1972 konnten Kunden im "B-Netz" Gespräche immerhin schon ohne Vermittlung führen. "Allerdings musste der Anrufer wissen, wo sich der Gesprächspartner zum Zeitpunkt des Anrufes befand, um die entsprechende Vorwahlnummer herauszufinden", erklärt Fachreferentin Rüter. Die Geräte seien immer noch teuer, groß und schwer gewesen.

Erst mit dem 1985 gestarteten C-Netz kamen die ersten tragbaren Mobilfunktelefone auf den Markt, erinnert sich Karl Kammerlander aus München, der als Erfinder des "C-Netzes" gilt und seit 1965 bei der Firma Siemens im Mobilfunkbereich tätig ist. Mit dem neuen Netz wurden die automatische Weiterleitung von Funkzelle zu Funkzelle, das so genannte Handover, und eine einheitliche Vorwahl eingeführt. Die Telefonnummer war jetzt nicht mehr mit dem Telefon, sondern mit der zugehörigen Telekarte verbunden. Zudem war es erstmals möglich, mit dem Mobiltelefon Faxe zu verschicken. "Im C-Netz gab es bereits Geräte, die man mit etwas Mühe in die Tasche stecken konnte - vom Aussehen her ähnelten sie aber mehr Funkgeräten und wogen etwa 500 Gramm", sagt Sammler Elmenthaler.

Die völlige Digitalisierung erfolgte 1992 mit den beiden "D-Netzen" der Telekom und der Mannesmann Mobilfunk GmbH (heute Vodafone). Durch den GSM-Standard (Global System for Mobile Communication) wurde das internationale "Roaming" möglich, bei dem der Nutzer von einem GSM-Netz in ein anderes wechselt. Die E-Plus Mobilfunk GmbH startete 1994 das E1-Netz, 1997 folgte VIAG Interkom mit dem E2-Netz. Durch den Konkurrenzkampf fielen die Preise - der Handyboom in Deutschland war nicht mehr aufzuhalten. Die Telefone wurden zudem immer kleiner und leichter, da die benötigte Sendeleistung geringer wurde.

Kunden nutzen ihr Handy längst als Organizer und verschicken seit 1994 Nachrichten mit einer Länge von 160 Zeichen - die SMS. "Damals hätte niemand erwartet, dass SMS in Deutschland ein solcher Erfolg werden würde", sagt Britta Oertel vom Institut für Zukunftsstudien und Technologiebewertung in Berlin. Via WAP (Wireless Application Protocol), vom 1997 gegründeten WAP-Forum vorgestellt, konnten Anwender zudem Newsticker und Fußballergebnisse abfragen.

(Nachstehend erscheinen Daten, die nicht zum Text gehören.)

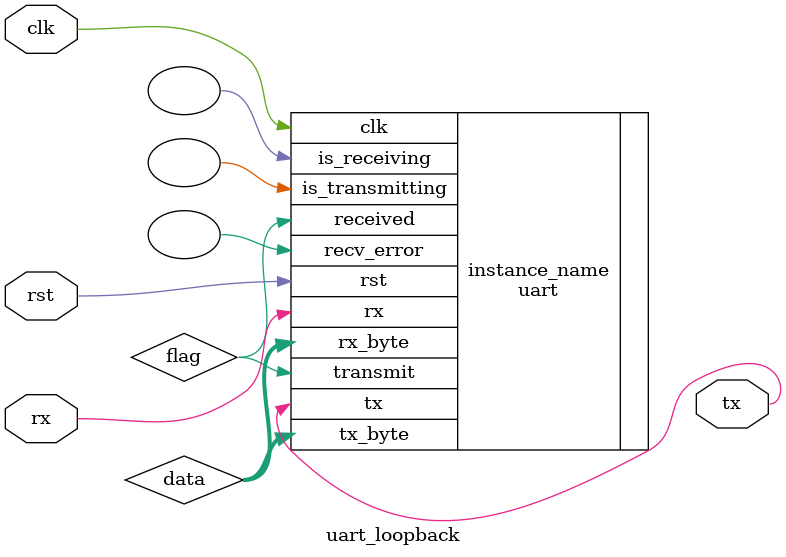
<source format=v>
module uart_loopback(
  input clk,
  input rst,
  input rx,
  output tx
);

  //------------------------
  // ワイヤ・レジスタの宣言
  //------------------------
  wire [7:0] data;
  wire flag;

  //------------------------
  // ネット宣言
  //------------------------

  //------------------------
  // 下位モジュール呼び出し
  //------------------------

	uart #(
    .baud_rate(9600),                 // default is 9600
    .sys_clk_freq(50000000)           // default is 100000000
	)
	instance_name(
    .clk(clk),                        // The master clock for this module
    .rst(rst),                        // Synchronous reset
    .rx(rx),                          // Incoming serial line
    .tx(tx),                          // Outgoing serial line
    .transmit(flag),                  // Signal to transmit
    .tx_byte(data),                   // Byte to transmit
    .received(flag),                  // Indicated that a byte has been received
    .rx_byte(data),                   // Byte received
    .is_receiving(),                  // Low when receive line is idle
    .is_transmitting(),               // Low when transmit line is idle
    .recv_error()                     // Indicates error in receiving packet.
	);

endmodule

</source>
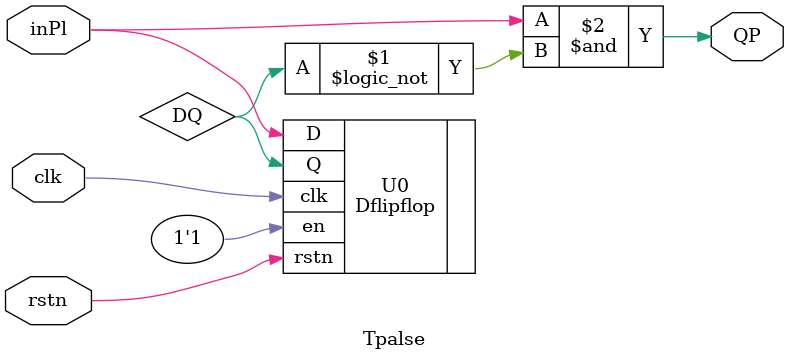
<source format=v>
`timescale 1ns / 1ps


module Tpalse(
    input wire clk, rstn, inPl,
    output wire QP
);

    wire DQ;
    Dflipflop   U0 (.Q(DQ), .en(1'b1), .clk(clk), .rstn(rstn), .D(inPl));
    assign QP = inPl&!DQ;
        
endmodule

</source>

Der langsame Verbindungsaufbau und die hohen Kosten hätten die Nutzer aber enttäuscht, so Oertel.

Inzwischen haben sich Mobiltelefone zu Multimedia-Geräten mit oft schickem Design gemausert: Mobile Bildschirmtelefone gab es schon Mitte der neunziger Jahre, heute dient das Handy als Kamera, und i-mode macht seit einem Jahr den mobilen Empfang bewegter Bilder möglich. Voraussetzung dafür sind höhere Bandbreiten durch den GPRS-Standard (General Packet Radio Service) und Verbindungs-Turbos wie HSCSD (High Speed Circuit Switched Data). Mit Spannung erwartet wird nach wie vor UMTS (Universal Mobile Telecommunications System), mit dem der Kunde sehr schnell im Internet surfen und andere Multimedia-Angebote empfangen können soll.

"UMTS wird langfristig zum Standard werden - die Firmen haben schon zu viel Geld investiert, um diese Technik wieder fallen zu lassen", sagt Oertel. In Zukunft dürften sich aber verschiedene Techniken ergänzen - neben UMTS könnten auch die kabellose Übertragungstechnologie Wireless LAN und der digitale Rundfunkstandard DVB-T eine Rolle spielen.